Особенно хороши упрёки в "неразъяснении мышления обществу". 20-летний оболтус орёт на старика-отца, почему тот не воспитал в нём уважения к родителям. Солженицын здесь некритически воспроизводит взвизги неуспешной полуазиатской интеллигенции начала прошлого века, бескультурье которой являлось не результатом «нерасторопности» государства, а следствием действительной отсталости основной массы населения.

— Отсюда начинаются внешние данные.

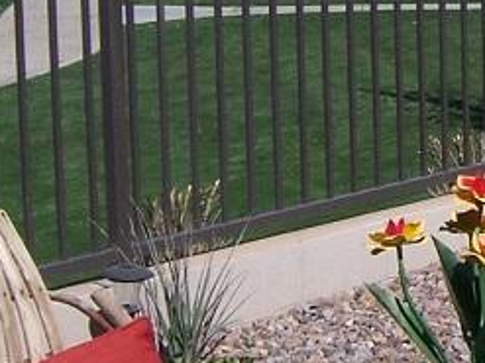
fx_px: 1905
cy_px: -78
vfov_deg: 10.7
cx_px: 715
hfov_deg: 13.7
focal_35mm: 136
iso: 80
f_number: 4.5
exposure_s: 1/800
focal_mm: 6.2
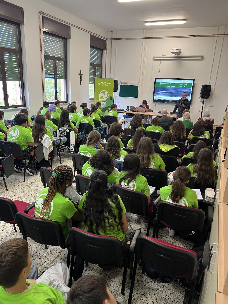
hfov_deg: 53.1
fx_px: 228
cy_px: 152
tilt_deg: -17.1
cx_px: 114
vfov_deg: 67.3
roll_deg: -3.0
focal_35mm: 26
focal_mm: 5.7
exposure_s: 1/50
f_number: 1.5
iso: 80
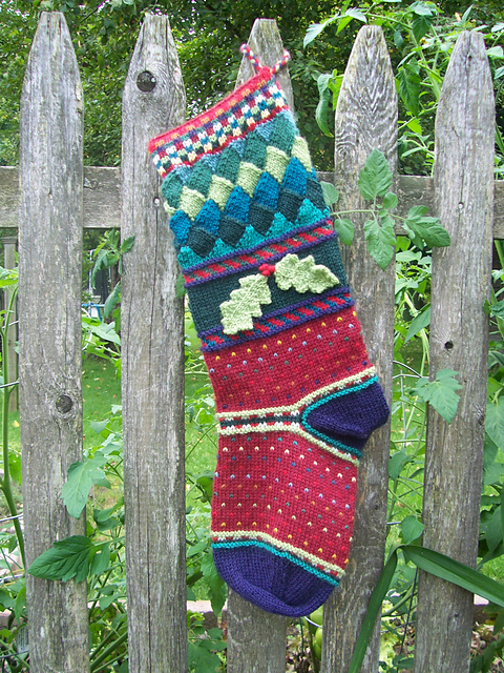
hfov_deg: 41.8
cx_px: 252
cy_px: 336
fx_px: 660
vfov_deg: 54.0
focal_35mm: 34
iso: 80
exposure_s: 1/125
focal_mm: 5.6
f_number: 2.7
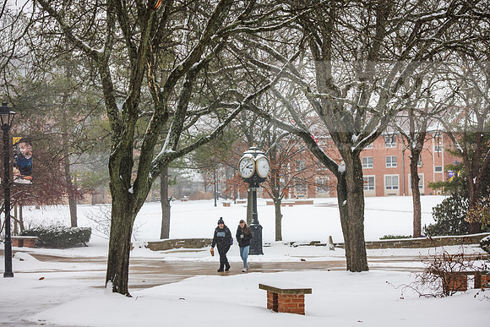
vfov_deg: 14.0
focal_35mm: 98
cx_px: 245
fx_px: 1334
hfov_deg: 20.8
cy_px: 164
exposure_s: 1/250
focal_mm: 98
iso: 500
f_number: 5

Упрекая правительство в том, что оно не подсказало интеллигенции, что она должна быть интеллигенцией, то есть должна вместо подпиливания телеграфных столбов, например, учить в школах детей, Солженицын превращает многострадальную власть во всесильное божество, способное "творить миры". Увы, политика — искусство возможного. Когда Солженицын пишет, что правительство не удосужилось "СОЗДАТЬ сильные, яркие и убедительные" печатные органы, чтобы "бороться за общественное мнение" (с. 432), то не замечает, что совершает логическую ошибку. Правительство, СОЗДАЮЩЕЕ прессу, перестаёт быть правительством и превращается в литераторов. Здесь логично пойти дальше и упрекнуть саму интеллигенцию в том, что она НЕ СОЗДАЛА правильного народа. Народ можно упрекнуть в том, что он НЕ СОЗДАЛ страну, в которой должен жить, и далее до бесконечности, вплоть до упрёка булыжнику в том, что он булыжник, а не Бог.